● What you should do: Show all lines below holding the string "right".
(Provided records)
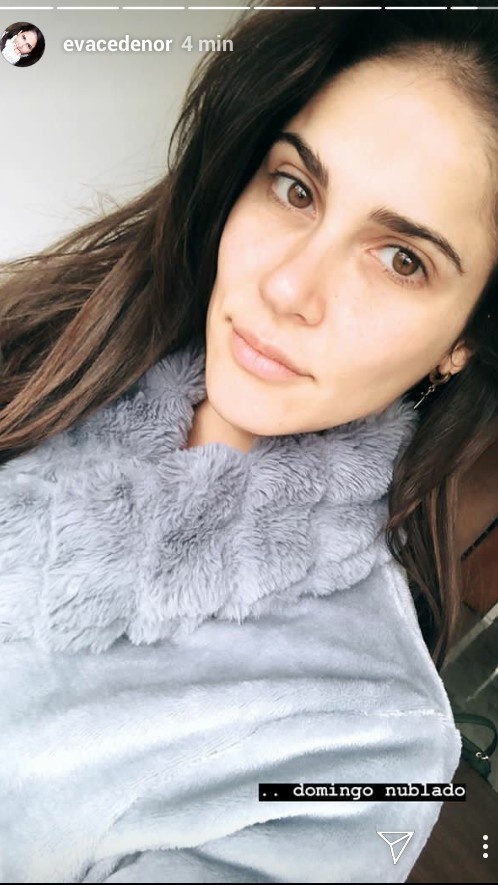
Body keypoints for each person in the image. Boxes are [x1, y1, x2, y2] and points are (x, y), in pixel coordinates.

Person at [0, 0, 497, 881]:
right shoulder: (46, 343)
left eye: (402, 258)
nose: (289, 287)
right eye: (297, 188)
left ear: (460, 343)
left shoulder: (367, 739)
(End Provided records)
(Provided records)
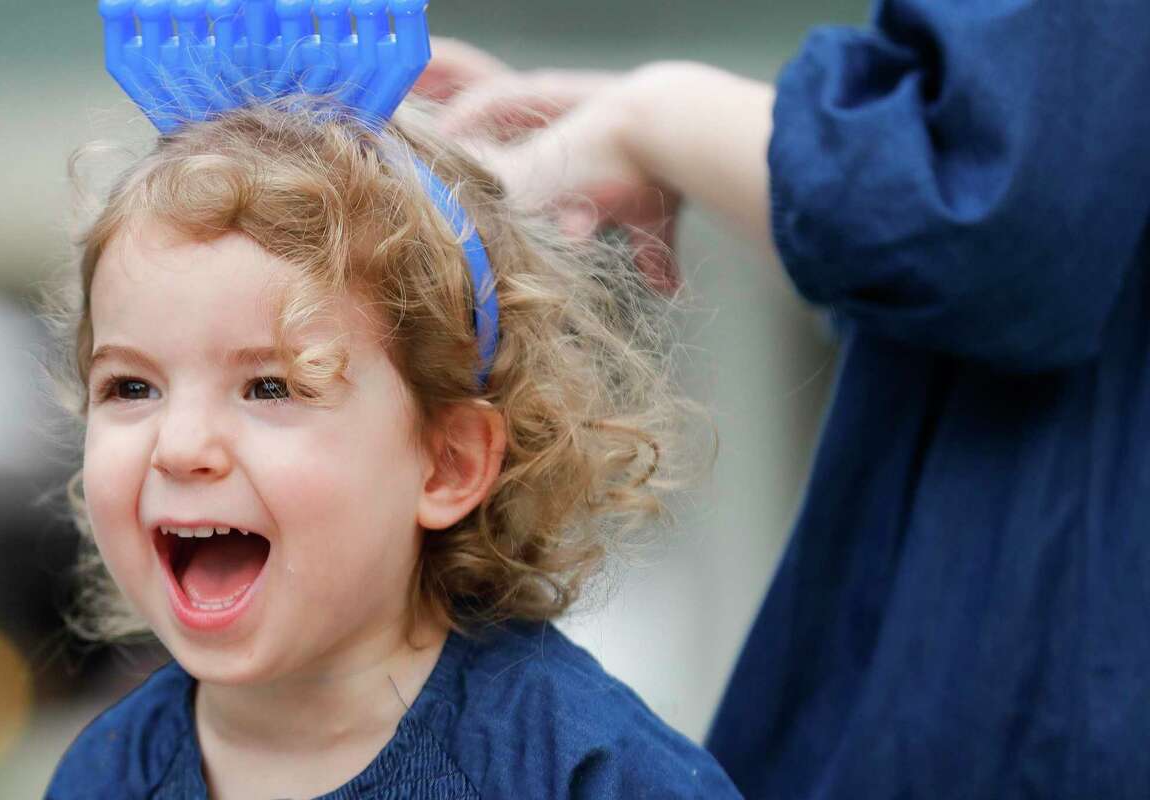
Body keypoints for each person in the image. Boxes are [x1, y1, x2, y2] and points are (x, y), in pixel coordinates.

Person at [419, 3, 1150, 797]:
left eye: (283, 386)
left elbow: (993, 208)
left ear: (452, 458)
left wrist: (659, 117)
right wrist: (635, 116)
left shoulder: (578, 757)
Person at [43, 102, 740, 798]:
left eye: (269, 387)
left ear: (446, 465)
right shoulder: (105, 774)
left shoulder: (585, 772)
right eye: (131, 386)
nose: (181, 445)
(End Provided records)
● Answer box:
right shoulder: (46, 343)
right eye: (297, 188)
right wrist: (635, 116)
right shoulder: (105, 774)
right eye: (131, 386)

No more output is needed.